City Guide to Edinburgh, Scotland

City Guide to Edinburgh, Scotland

Scottish Cyclists Feeling a Little More Love


By edg - Posted on 14 February 2012

Cyclists salute at Edinburgh Castle

Edinburgh cyclists have been feeling a little more loved after recent decisions at two levels of government - local and Scottish - on the amount of money being budgeted for cycling in coming years.

In Edinburgh, the Council committed to spending "a minimum of 5%" of its transport budget on cycling last week and to increase it by 1% each year. As some have already said, it's a landmark for Scottish cycling. "The City of Edinburgh is...setting the standard for towns and cities across Scotland," said John Lauder of active travel charity SUSTRANS.

Here's what the ECC budget statement says (p.19): "Council agrees that the percentage of transport spend (net of specifically allocated external transport funding) allocated to cycling shall be a minimum of 5%, for both revenue and capital, in 2012/13 and that the percentage of spend on cycling will increase by 1% annually. Council therefore instructs the Director of Services for Communities to provide a report to a meeting of the TIE Committee in September each year detailing, the allocation of cycle funding, progress towards the Council's Charter of Brussels commitments, and progress on the cycle aspects of the ATAP <Active Travel Action Plan>."

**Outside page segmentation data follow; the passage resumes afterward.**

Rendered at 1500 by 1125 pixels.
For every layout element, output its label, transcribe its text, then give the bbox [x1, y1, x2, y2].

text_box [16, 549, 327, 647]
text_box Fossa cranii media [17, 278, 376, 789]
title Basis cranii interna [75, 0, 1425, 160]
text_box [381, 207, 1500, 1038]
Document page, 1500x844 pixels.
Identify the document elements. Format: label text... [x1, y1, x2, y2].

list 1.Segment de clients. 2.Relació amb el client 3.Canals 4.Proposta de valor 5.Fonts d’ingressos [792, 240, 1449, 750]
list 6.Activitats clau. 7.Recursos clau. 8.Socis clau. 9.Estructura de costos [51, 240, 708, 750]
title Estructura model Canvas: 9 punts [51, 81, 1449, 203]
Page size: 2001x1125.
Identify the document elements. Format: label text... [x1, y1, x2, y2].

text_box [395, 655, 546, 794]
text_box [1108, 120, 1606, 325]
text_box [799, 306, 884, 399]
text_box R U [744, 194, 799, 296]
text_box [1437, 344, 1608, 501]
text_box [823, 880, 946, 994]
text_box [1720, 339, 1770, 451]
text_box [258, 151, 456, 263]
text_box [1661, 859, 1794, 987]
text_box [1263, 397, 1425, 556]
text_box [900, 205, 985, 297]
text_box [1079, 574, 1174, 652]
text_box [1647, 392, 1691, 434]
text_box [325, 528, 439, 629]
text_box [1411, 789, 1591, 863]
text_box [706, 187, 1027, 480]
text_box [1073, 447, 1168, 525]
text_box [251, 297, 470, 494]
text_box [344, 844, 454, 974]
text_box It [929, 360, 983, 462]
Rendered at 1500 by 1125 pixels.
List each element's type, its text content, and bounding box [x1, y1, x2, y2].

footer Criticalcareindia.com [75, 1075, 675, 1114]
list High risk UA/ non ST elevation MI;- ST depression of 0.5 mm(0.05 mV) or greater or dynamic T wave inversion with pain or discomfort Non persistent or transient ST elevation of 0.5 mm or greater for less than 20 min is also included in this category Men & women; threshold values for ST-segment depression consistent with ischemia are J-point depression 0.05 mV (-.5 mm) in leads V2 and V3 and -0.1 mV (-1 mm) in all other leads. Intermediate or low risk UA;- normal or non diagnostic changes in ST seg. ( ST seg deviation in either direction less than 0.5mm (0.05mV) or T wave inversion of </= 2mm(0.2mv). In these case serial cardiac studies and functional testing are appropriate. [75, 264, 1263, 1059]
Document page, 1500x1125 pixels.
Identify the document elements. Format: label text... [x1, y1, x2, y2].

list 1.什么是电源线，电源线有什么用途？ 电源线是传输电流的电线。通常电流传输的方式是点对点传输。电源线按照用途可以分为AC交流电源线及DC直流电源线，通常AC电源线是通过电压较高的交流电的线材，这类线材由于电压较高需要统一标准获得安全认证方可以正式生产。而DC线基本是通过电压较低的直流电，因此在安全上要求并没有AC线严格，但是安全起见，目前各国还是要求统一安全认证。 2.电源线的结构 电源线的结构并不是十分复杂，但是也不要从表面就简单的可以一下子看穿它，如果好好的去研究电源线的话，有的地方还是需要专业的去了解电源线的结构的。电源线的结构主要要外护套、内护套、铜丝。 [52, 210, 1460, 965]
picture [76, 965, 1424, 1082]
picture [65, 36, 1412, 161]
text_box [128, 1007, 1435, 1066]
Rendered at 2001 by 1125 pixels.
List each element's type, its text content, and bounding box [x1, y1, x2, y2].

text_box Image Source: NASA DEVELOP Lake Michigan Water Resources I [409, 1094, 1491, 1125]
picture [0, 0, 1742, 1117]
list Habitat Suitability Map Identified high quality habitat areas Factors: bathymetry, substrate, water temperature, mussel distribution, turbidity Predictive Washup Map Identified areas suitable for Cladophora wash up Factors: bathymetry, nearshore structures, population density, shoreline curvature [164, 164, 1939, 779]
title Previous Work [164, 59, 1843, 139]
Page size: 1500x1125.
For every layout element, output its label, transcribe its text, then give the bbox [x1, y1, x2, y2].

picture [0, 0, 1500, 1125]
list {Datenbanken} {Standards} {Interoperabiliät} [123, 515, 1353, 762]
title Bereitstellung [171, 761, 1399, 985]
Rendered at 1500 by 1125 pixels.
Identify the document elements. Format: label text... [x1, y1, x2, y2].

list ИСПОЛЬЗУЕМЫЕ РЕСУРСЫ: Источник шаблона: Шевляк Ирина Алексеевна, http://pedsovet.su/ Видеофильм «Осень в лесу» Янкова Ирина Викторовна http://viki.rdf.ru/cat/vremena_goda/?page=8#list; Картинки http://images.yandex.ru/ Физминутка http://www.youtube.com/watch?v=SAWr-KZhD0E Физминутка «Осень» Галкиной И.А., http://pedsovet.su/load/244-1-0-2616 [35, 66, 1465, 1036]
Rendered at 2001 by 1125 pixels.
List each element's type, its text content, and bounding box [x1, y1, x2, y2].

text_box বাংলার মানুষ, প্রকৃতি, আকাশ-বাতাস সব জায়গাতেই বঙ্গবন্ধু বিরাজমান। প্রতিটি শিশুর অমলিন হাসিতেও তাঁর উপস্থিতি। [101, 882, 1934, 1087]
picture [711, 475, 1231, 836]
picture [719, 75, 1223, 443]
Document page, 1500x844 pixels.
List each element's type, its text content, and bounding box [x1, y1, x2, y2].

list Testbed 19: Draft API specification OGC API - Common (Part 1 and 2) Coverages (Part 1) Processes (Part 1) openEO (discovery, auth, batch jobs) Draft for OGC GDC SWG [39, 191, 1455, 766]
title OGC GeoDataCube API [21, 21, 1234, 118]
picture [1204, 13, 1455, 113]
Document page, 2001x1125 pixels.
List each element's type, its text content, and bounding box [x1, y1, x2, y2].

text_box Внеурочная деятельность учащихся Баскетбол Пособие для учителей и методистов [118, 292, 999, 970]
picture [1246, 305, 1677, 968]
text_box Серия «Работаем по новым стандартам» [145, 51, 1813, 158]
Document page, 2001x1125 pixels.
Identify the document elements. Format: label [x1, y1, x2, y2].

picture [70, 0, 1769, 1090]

The Council's Charter of Brussels commitment is to increase cycling to at least a 15% of the modal split of all trips by 2020. Latest (2009) figures put cycling in Edinburgh at around 5%-9%, so a few more percentage points would seem to be quite a realistic target.

Local bicycle advocacy group SPOKES says: "It seems like we are in a virtuous circle with cycling infrastructure and initiatives leading to greater interest in using a bike to get around, with that in turn encouraging the council to act on its targets and its ambitions to grow cycle use. The new investment will hopefully feed this exciting trend."

Of course, we are also nearing an election on 3rd May, and all candidates for council will be looking to woo the cyclist vote.

But that's not to take away from the achievement: decades of lobbying by cyclists - much of it slow graft over details of infrastructure - is paying off and, in spite of or perhaps because of some of the natural deterrants (hills, weather), Edinburgh is setting an example to other local authorities.

I discovered this first hand last month when a member of staff from a Yorkshire authority contacted me about using our video of the Innocent Cycleway for a presentation to councillors on how they might open up a local disused railway tunnel for cycling and walking.

The squeaky wheel...

Cyclists' concerns that the Scottish Government's would cut funding for cycling and walking in 2012/13 have been somewhat alleviated. The way that the figures for the Active Travel funding were presented in the draft budget has made it difficult to parse, but SPOKES estimated that the Scottish Government was on course to cut the budget in almost half to 0.63% by 2013-14.

The Scottish Government's ambition is that "by 2020, 10% of all journeys taken in Scotland will be by bike” (see Cycling Action Plan, June 2010), but its ardour for the modest two-wheeller seemed to be coolling.

Much heated debate, letter writing, and lobbying ensued: around 350 cyclists demonstrated outside the government offices at St Andrew's House, questions were raised in the Scottish Parliament. and SPOKES reported that they had a "surprisingly constructive" meeting with Transport Minister Keith Brown.

The net result was that, in the final budget, the Finance Secretary John Swinney reversed the cuts to some extent with the announcement of an additional £13 million for Sustainable and Active Travel.

It may still be a drop in terms of the proportion of the overall transport budget, and Swinney also announced that a further £72 million will be pumped into roads (on top of the additional increase of £100 million last year, mostly for the new Forth Replacement Crossing), but it was a distinct improvement on what might have been.